▶ _WHAT IS REQUIRED_
After finding the line that contains "[96,177,188,193] paper, they" in the entries below, retype it and every following line precisely, the last included.
── RECORDS PROVIDED
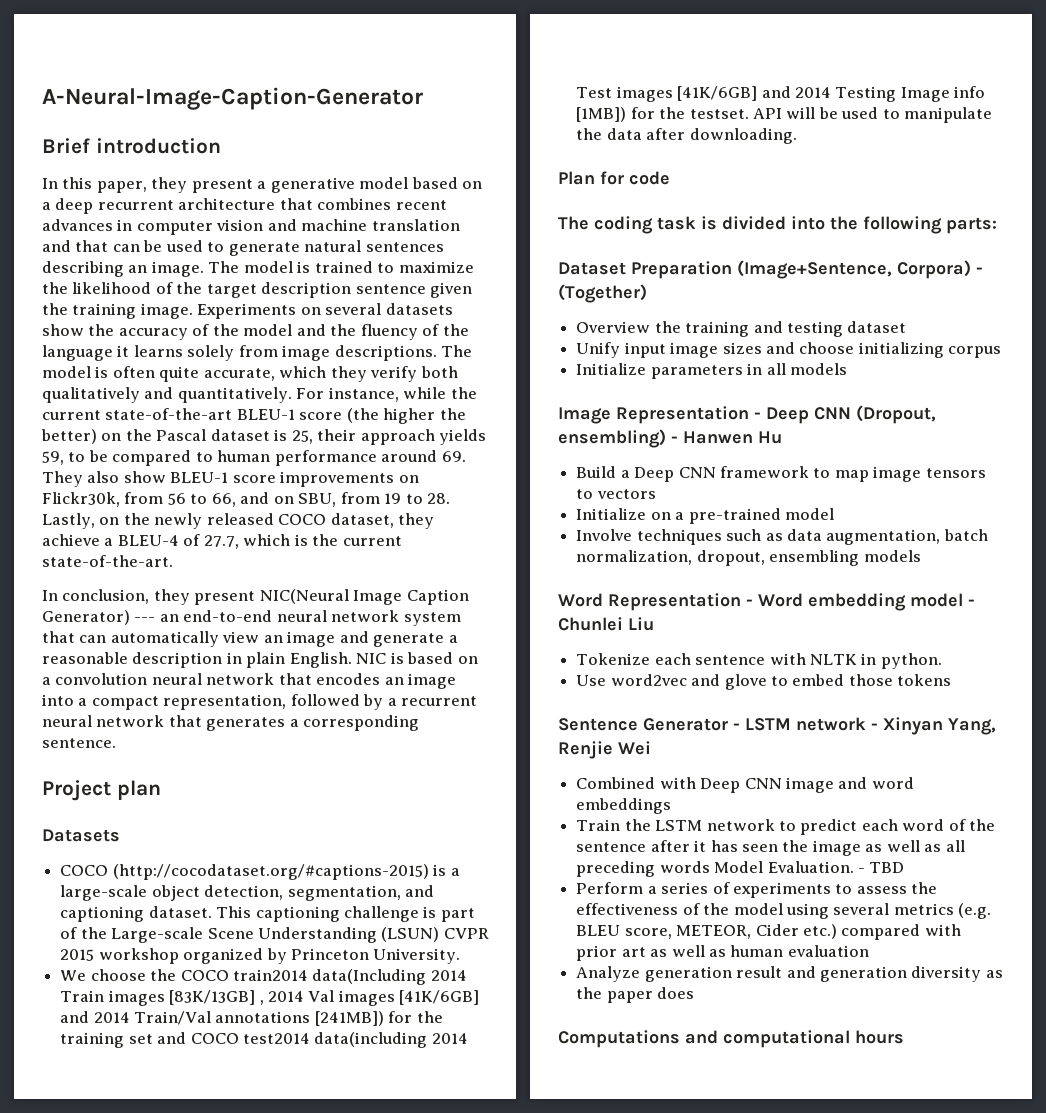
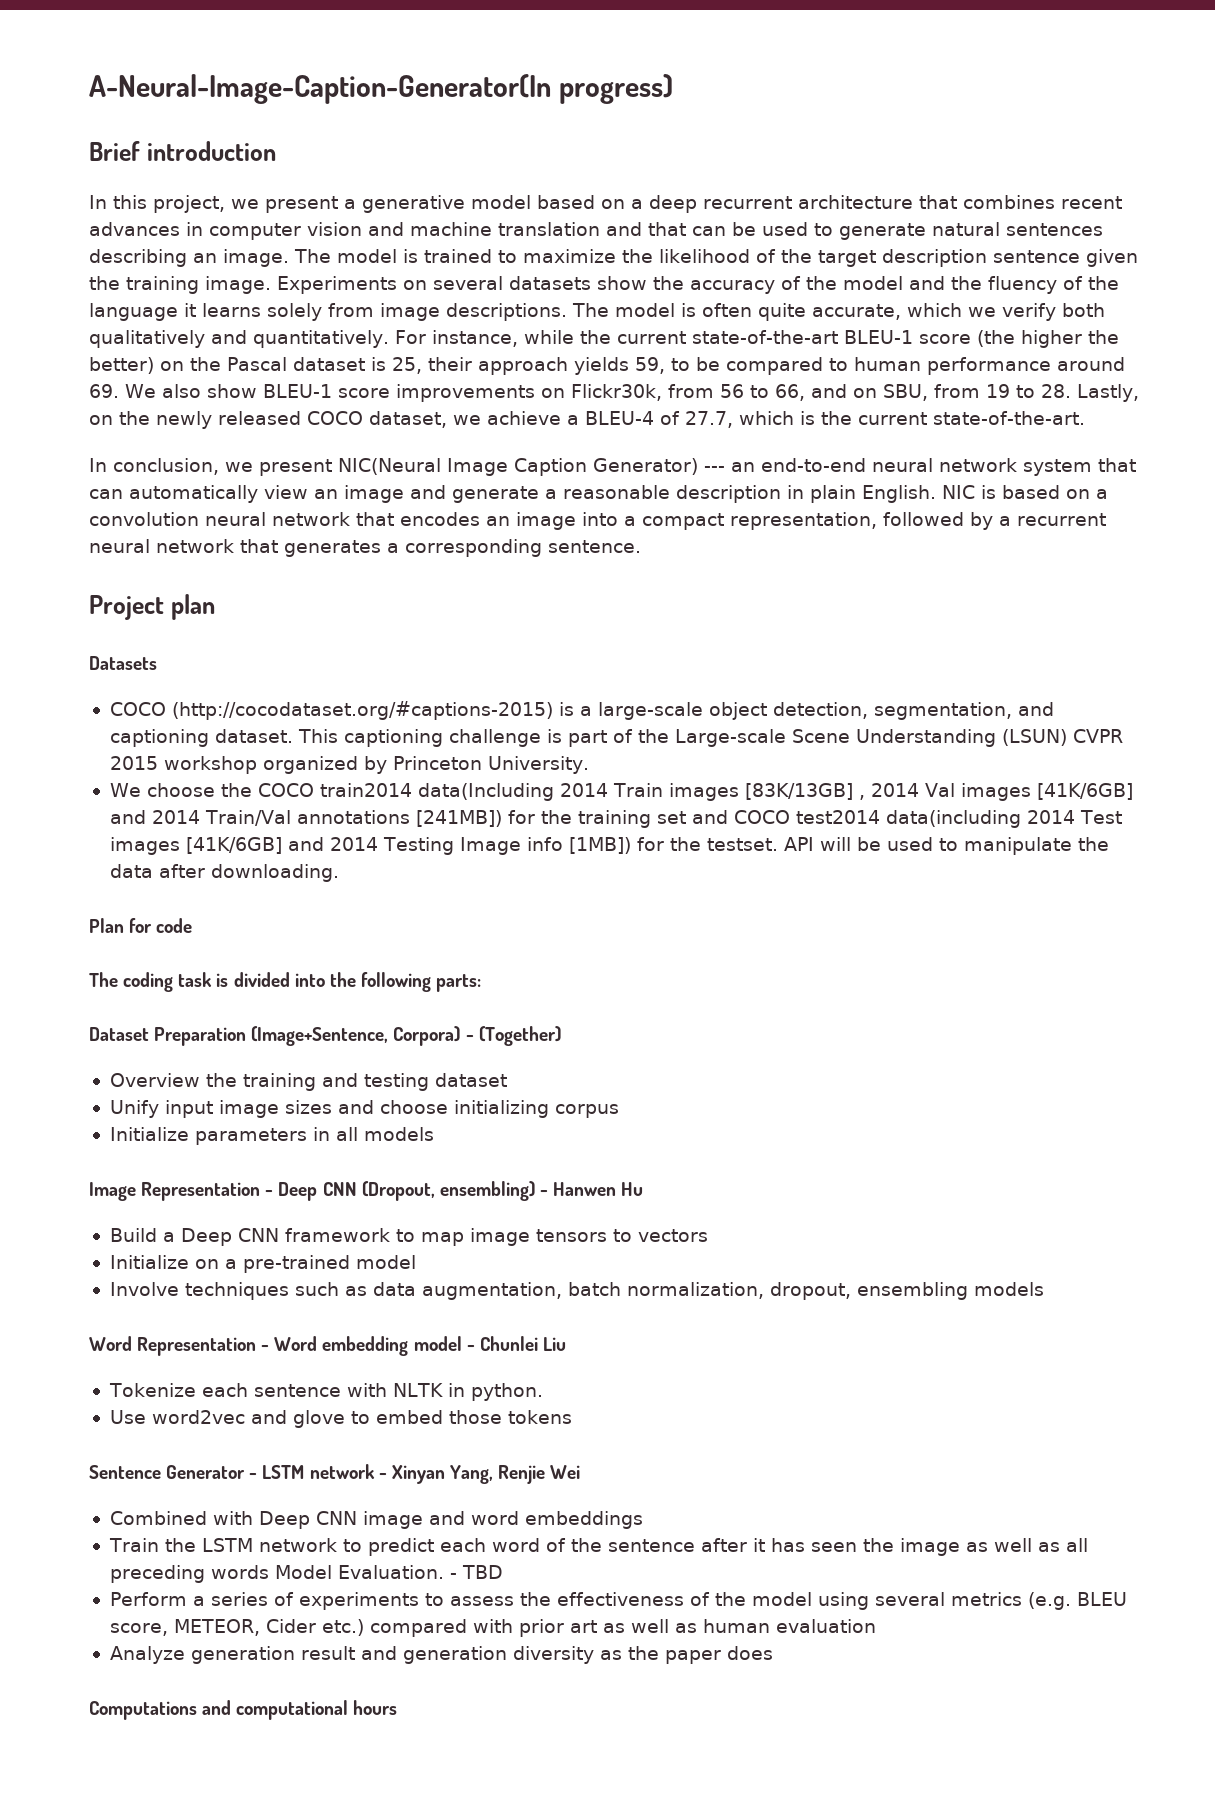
[42,87,423,110] A-Neural-Image-Caption-Generator -> [89,74,673,104] A-Neural-Image-Caption-Generator(In progress)
[96,177,188,193] paper, they -> [153,195,259,213] project, we
[330,366,367,382] they -> [968,307,996,317] we
[42,471,83,487] They -> [125,384,156,398] We
[398,513,435,529] they -> [453,415,481,425] we
[153,589,190,605] they -> [225,462,253,472] we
────
▶ _SOLUTION TO THIS EXERCISE_
[96,177,188,193] paper, they -> [153,195,259,213] project, we
[330,366,367,382] they -> [968,307,996,317] we
[42,471,83,487] They -> [125,384,156,398] We
[398,513,435,529] they -> [453,415,481,425] we
[153,589,190,605] they -> [225,462,253,472] we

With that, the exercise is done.